不安・うつの力(]T)

二人称の死の悲しみから

医療法人 和楽会 横浜クリニック院長

山田 和夫

 二人称の死とは家族など親しい者の死である。「二人称の死」という言葉は古くから、宗教学、哲学に登場していたが日本で広く認知されるようになったのは、ノンフィクション作家柳田邦男が次男の自死を看取った記録『犠牲 わが息子・脳死の11日』以来である。柳田はこの著書の中で二人称の死を次のように規定している。「『二人称(あなた)の死』は、連れ合い、親子、兄弟姉妹、恋人の死である。人生と生活を分かち合った肉親あるいは、恋人が死にゆくとき、どのように対応するかという、辛くきびしい試練に直面することになる。」柳田自身、次男の脳死を看取って「脳死」「臓器移植」等の現代医療、生命倫理問題に対して様々な提言をしていくようになる。二人称の死を体験した人は大きな悲しみの中に陥る。暫くは誰もがうつ状態の中にある。フロイトは喪失体験から立ち直る時、何らかのモーニングワーク(喪の作業)が行われると論考している。悲しみを、例えば言語化する事によって、「悲しみ」を身体から切り離し「思い出」化していくような作業である。芸術家であればそれが優れた芸術作品にもなる。人生が変わっていく場合もある。深い悲しみから人生の深淵を知り、人生の無常を悟り、詩人、求道者、哲学者、宗教家になっていく人もいる。道元は八歳の時に母を亡くし、世の無常を感じ十四歳で出家し、偉大な導師となる。ダンテやゲーテの文学も二人称の死から生まれた。

 宮沢賢治の最愛の妹トシが肺結核で亡くなったのは大正11年11月27日(享年25歳)、雪の降る朝であった。賢治、26歳の時である。詩「永訣の朝」は妹トシが死に行く姿と、悲しみに耐え、必死に看取る賢治の心の叫びを謳い上げた痛切な詩である。この詩を読むと誰もが、賢治の痛切な悲しみが響いて来る。詩の持つ力である。翌年この悲哀から立ち直る過程の中で「春と修羅」が生まれる。悲しみの中で人生の「修羅」場を体験し、その克服していく先に「春」を見た作品である。トシの苦しみ、賢治の悲しみ、苦しみが余す所無く書き込まれている。

## [収集資料]
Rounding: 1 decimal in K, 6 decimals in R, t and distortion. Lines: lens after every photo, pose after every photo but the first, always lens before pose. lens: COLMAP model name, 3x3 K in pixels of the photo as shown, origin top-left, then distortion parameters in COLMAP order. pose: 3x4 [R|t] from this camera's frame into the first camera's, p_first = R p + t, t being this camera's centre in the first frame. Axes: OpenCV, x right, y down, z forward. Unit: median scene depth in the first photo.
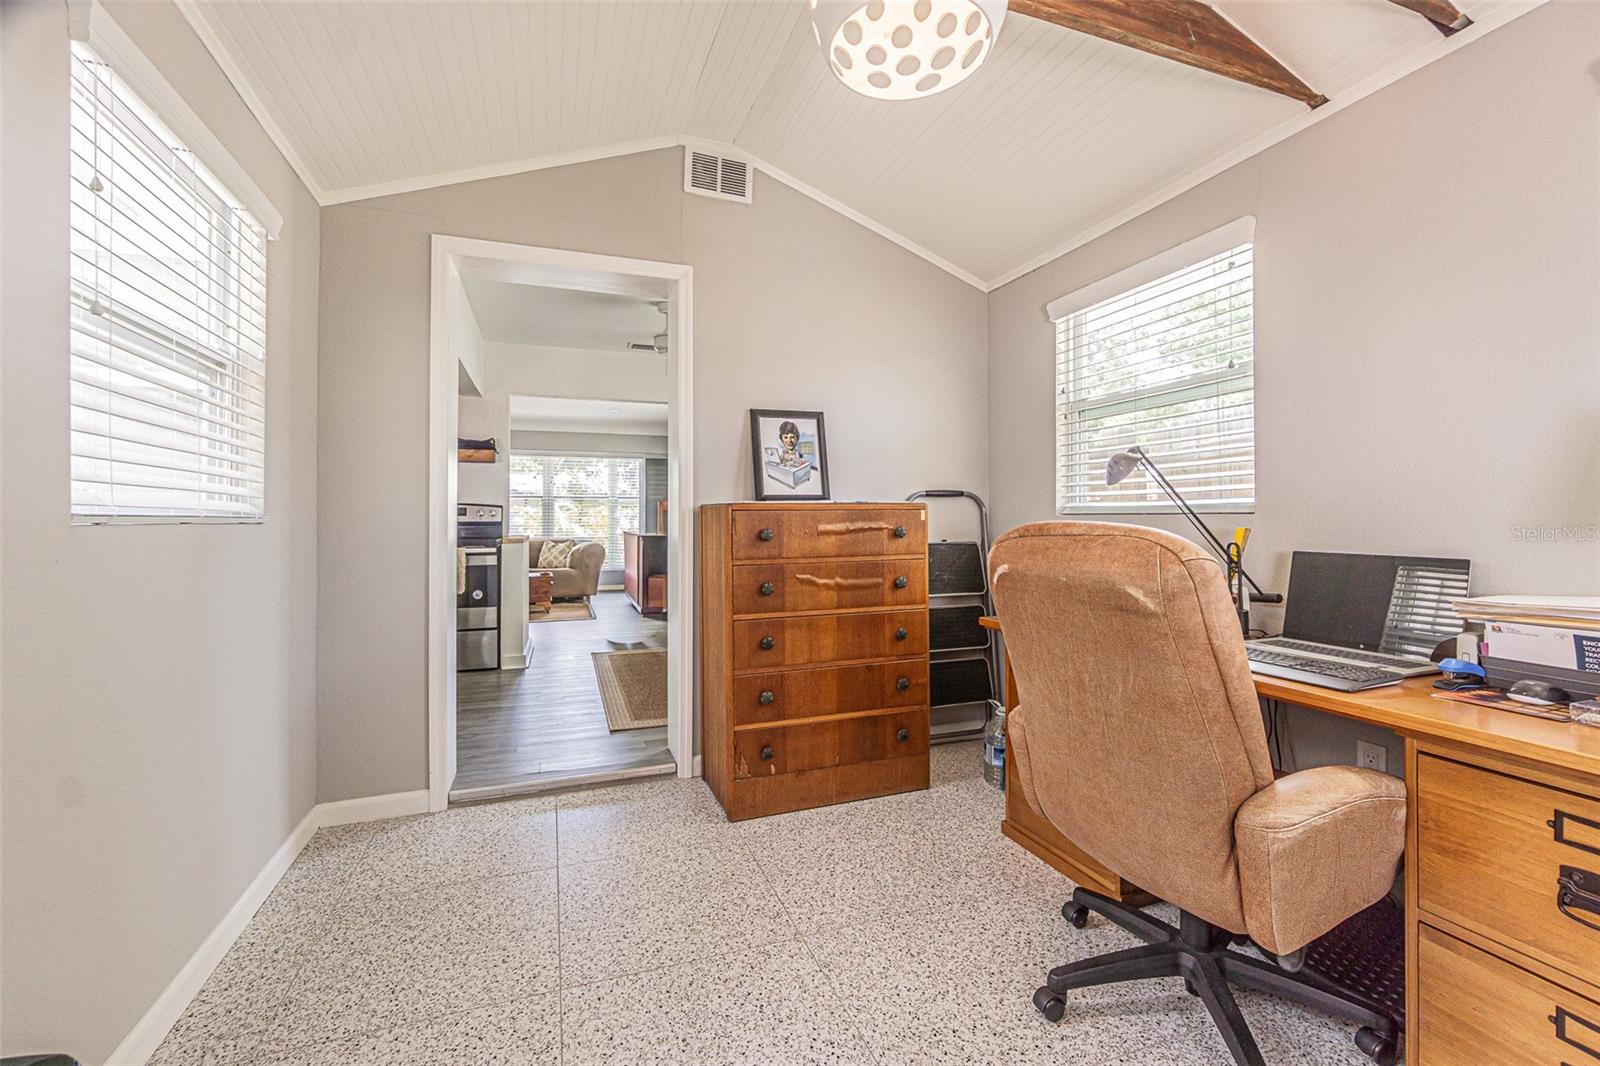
lens RADIAL K [[670.4, 0, 792.9], [0, 670.4, 535.7], [0, 0, 1]] dist [-0.000983, 0.000242]
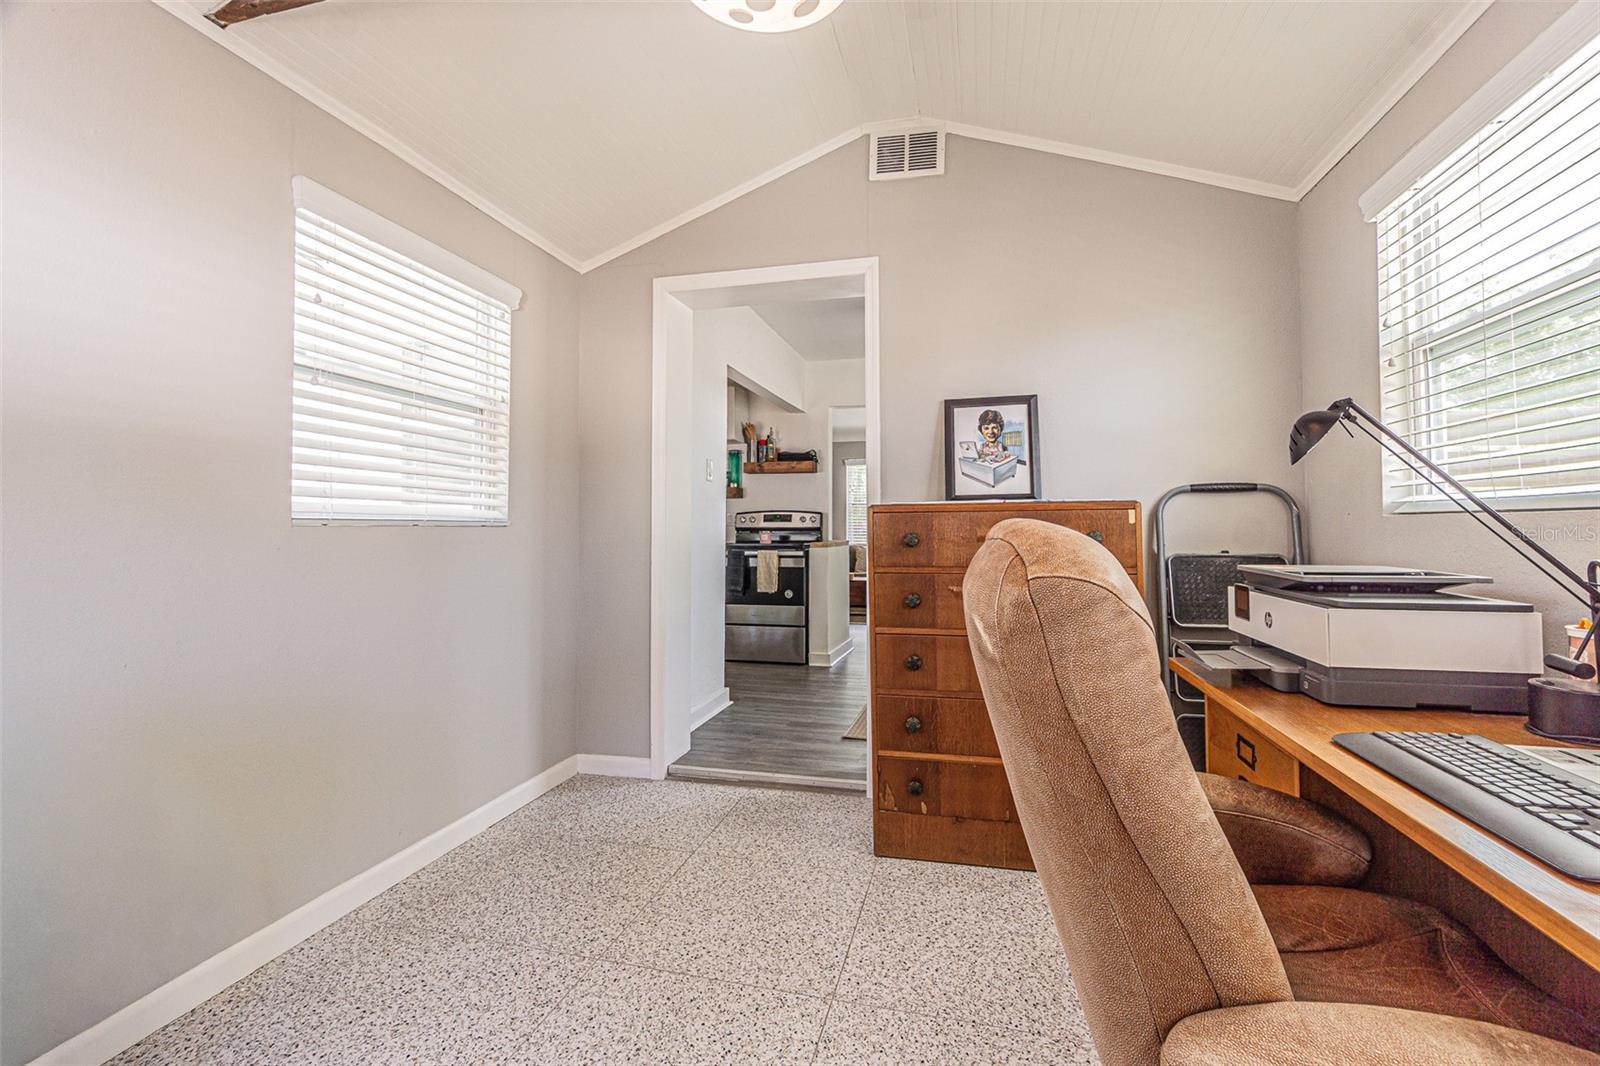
lens RADIAL K [[689.5, 0, 798.3], [0, 689.5, 526.4], [0, 0, 1]] dist [-0.002219, -0.000195]
pose [[0.832762, -0.000959, -0.553631, 0.296872], [-0.012458, 0.999713, -0.020471, 0.001223], [0.553491, 0.023944, 0.832511, 0.134727]]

## [練習問題]
a) 二人称の死についての文章によると、道元は何歳で出家しましたか?
b) 二人称の死についての文章のうち、「不安・うつの力(]T)」で始まり「学も二人称の死から生まれた。」まで続く部分を、一字も変えずに返してください。
c) 二人称の死についての文章を、最後の文に続けて先へ書き進めてください。
一覧を参照する必要はありません。

## [各問の解答]
a) 十四歳で出家しました。

b)
不安・うつの力(]T)

二人称の死の悲しみから

医療法人 和楽会 横浜クリニック院長

山田 和夫

 二人称の死とは家族など親しい者の死である。「二人称の死」という言葉は古くから、宗教学、哲学に登場していたが日本で広く認知されるようになったのは、ノンフィクション作家柳田邦男が次男の自死を看取った記録『犠牲 わが息子・脳死の11日』以来である。柳田はこの著書の中で二人称の死を次のように規定している。「『二人称(あなた)の死』は、連れ合い、親子、兄弟姉妹、恋人の死である。人生と生活を分かち合った肉親あるいは、恋人が死にゆくとき、どのように対応するかという、辛くきびしい試練に直面することになる。」柳田自身、次男の脳死を看取って「脳死」「臓器移植」等の現代医療、生命倫理問題に対して様々な提言をしていくようになる。二人称の死を体験した人は大きな悲しみの中に陥る。暫くは誰もがうつ状態の中にある。フロイトは喪失体験から立ち直る時、何らかのモーニングワーク(喪の作業)が行われると論考している。悲しみを、例えば言語化する事によって、「悲しみ」を身体から切り離し「思い出」化していくような作業である。芸術家であればそれが優れた芸術作品にもなる。人生が変わっていく場合もある。深い悲しみから人生の深淵を知り、人生の無常を悟り、詩人、求道者、哲学者、宗教家になっていく人もいる。道元は八歳の時に母を亡くし、世の無常を感じ十四歳で出家し、偉大な導師となる。ダンテやゲーテの文学も二人称の死から生まれた。

c)
 内村鑑三は様々な志しを持って札幌農学校に入学する。入学の頃は「地理学者」を目指していた。実際、33歳の時『地理学考』を出版している。卒業する頃は水産学者を目指すようになる。そのため農務省に勤務し、日本産の魚類目録を作成している。その後、アメリカに渡りキリスト教の慈善家になるため社会施設で看護人として働くようになる。帰国後は教育家になる事を目指し、実際に第一高等中学校などに勤務するが、どこの学校でも問題を起こして長続きできなかった。その後、教育者から社会改良者を志し『万朝報』の記者となる。更に社会改良者から聖書学者となっていく。この変遷を見るだけでも内村は強力型の循環気質である事が判る。鑑三には2人の子供(姉弟)がいた。一人がルツであり、弟が精神医学者になった内村祐之である。その愛娘ルツが1912年1月12日19歳で病死してしまう。その嘆き苦しみの中から神を呪うのではなく、逆に強く信仰の道に入っていくことになる。この死が鑑三の人生を決定してしまう。即ちこの死の以後、真の基督者内村鑑三となっていくわけである。この姉の死と父鑑三の変容は、精神医学者内村祐之にも大きな影響を与えたと思われる。内村祐之はヤスパースの「天才」を訳しているほどの病跡学者である。内村祐之は、鑑三の母親は初老期に精神病症状を発症し最後は精神病院で病死したと記している。更に父鑑三自身が病跡の対象になる人物と指摘し、いつか自分が「内村鑑三の病跡」を書かなければならないだろうとも記している(内村祐之著『わが歩みし精神医学の道』みすず書房、1968)が、「父の性格」という短文が書かれたのみであった。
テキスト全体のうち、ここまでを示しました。